When Alex is finished explaining, I feel like a new weight has been placed on my shoulders. I can't imagine having to go through that. Alex is proof that everyone has their reasons and a story begins their smile. I wish more people understood that. However, he should rather try and work at the relationship with Mr Rosewood rather than constantly trying to tear it down. It isn't going to get better if he continues to do so, if only it'll get worse.

"And thats why you said been caught with ll Marijuana wasn't so bad?" I ask, him nodding his head in agreement.

"Yeah. He bailed me out, I was actually going to stay longer but he has connections. He was upset about it, which meant I succeeded." He chuckles. I chuckle along with him although I don't necessarily agree with what Alex is doing but he has his reasons and I don't believe it's my place to judge whether or not they're reasonable.

"But he loves my mom now, so I avoid him at home. That way, living with him is actually manageable." He mumbles in conclusion.

My heart swells at how much he cares about his mom, it's adorable, especially coming from the boy who literally treats girls like bubblegum; once he's bored of their flavour he tosses them
out.

"I'm sorry you had to go through that but in the end you've come out a stronger person and a sweet guy. It's mended you and I think that's amazing." I comment truthfully, shoving another spoonful of my ice-cream into my mouth.

I notice his presence is no longer beside mine and I turn around to try and see why that is. He then does something I've never seen him do at me- he smiles. He doesn't smirk, or give me a half-smile. He full on, genuinely smiles and honestly... it's the most beautiful thing I've ever seen.

****

After a very long day of been with the Rebels and then going for ice-cream with Alex, which was highly interesting, he dropped me at home at nine. The fact that Alex opened up to me makes me smile. He's a really private person and the fact that people don't know what he told me, makes me feel like he thinks I'm special enough for him to have shared it with me. He came from a hard life which explains some of the things he does.

Everyone thinks that he's just some careless guy who doesn't give a shit about anything or anyone, who does the things he does just for the sake of it when in fact, he does it for a reason.

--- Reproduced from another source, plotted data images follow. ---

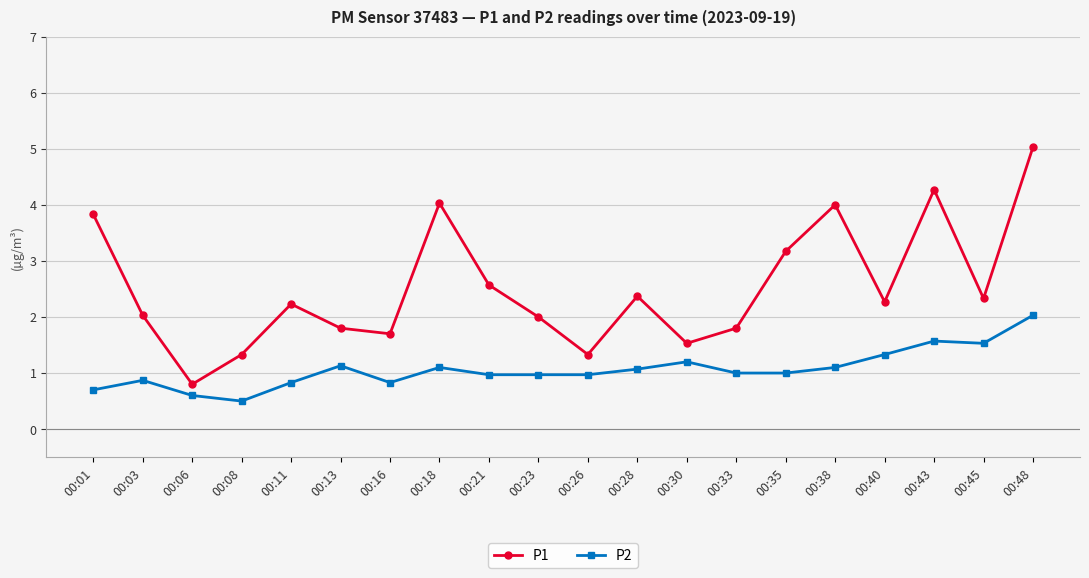

Which series has the largest total across all categories?

P1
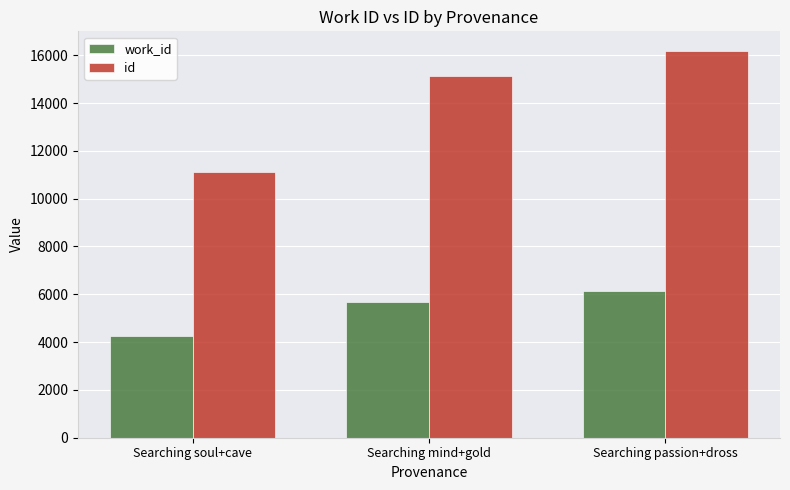

What is the difference between the highest and lowest values at Searching soul+cave?

6839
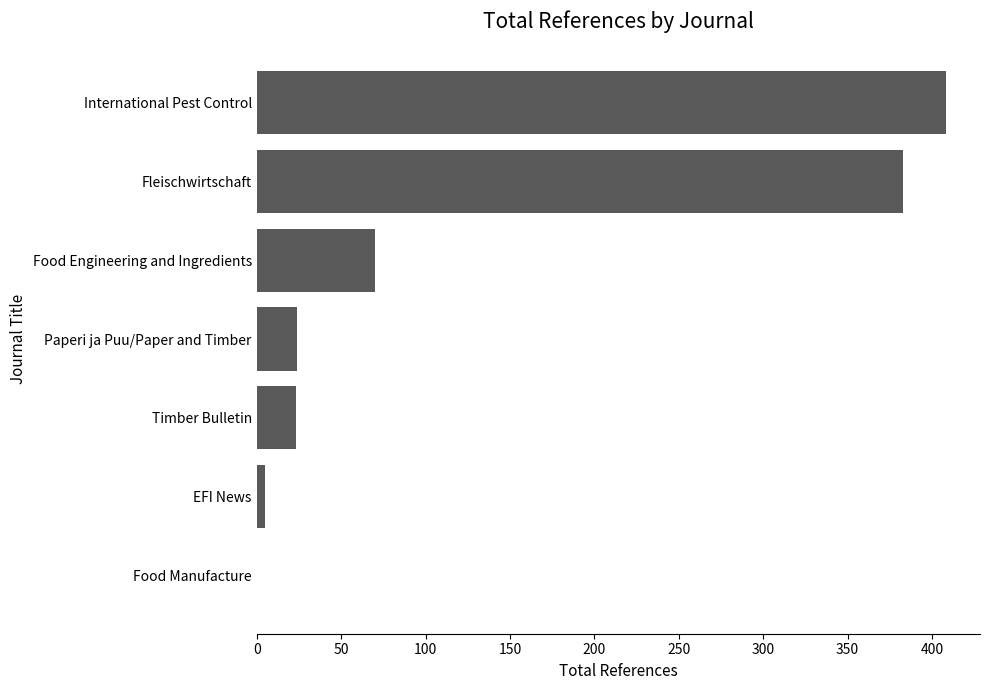

What is the approximate value at Fleischwirtschaft, to the nearest 10?

380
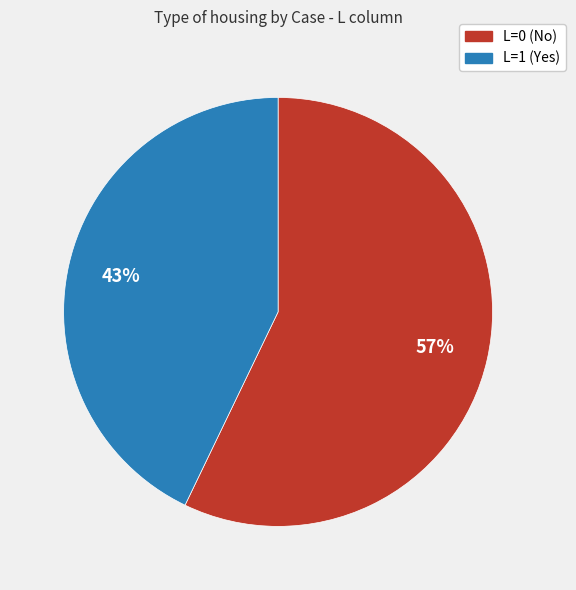

Is there any slice that represents more than half of the pie?

Yes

Maybe a silly one- though I won't be the judge of that- but a reason nonetheless. It doesn't explain everything that he does or validate it either, but it is a start to understanding him.

And he's given me the opportunity to do that, which I can't be more grateful for.

Not to mention I opened up to him about my life too. I don't know what makes me so comfortable to tell him everything but I just feel like I can trust him. Maybe it's a dangerous decision, a risky thing to do but I feel like he's real with me. And I want to be real with him, too.

When I'm back in my room, I undress out of my clothes and put my pyjamas on, climbing into bed for some much needed rest.

I have a slight feeling that maybe, just maybe I'll finally escape the Elite after so long.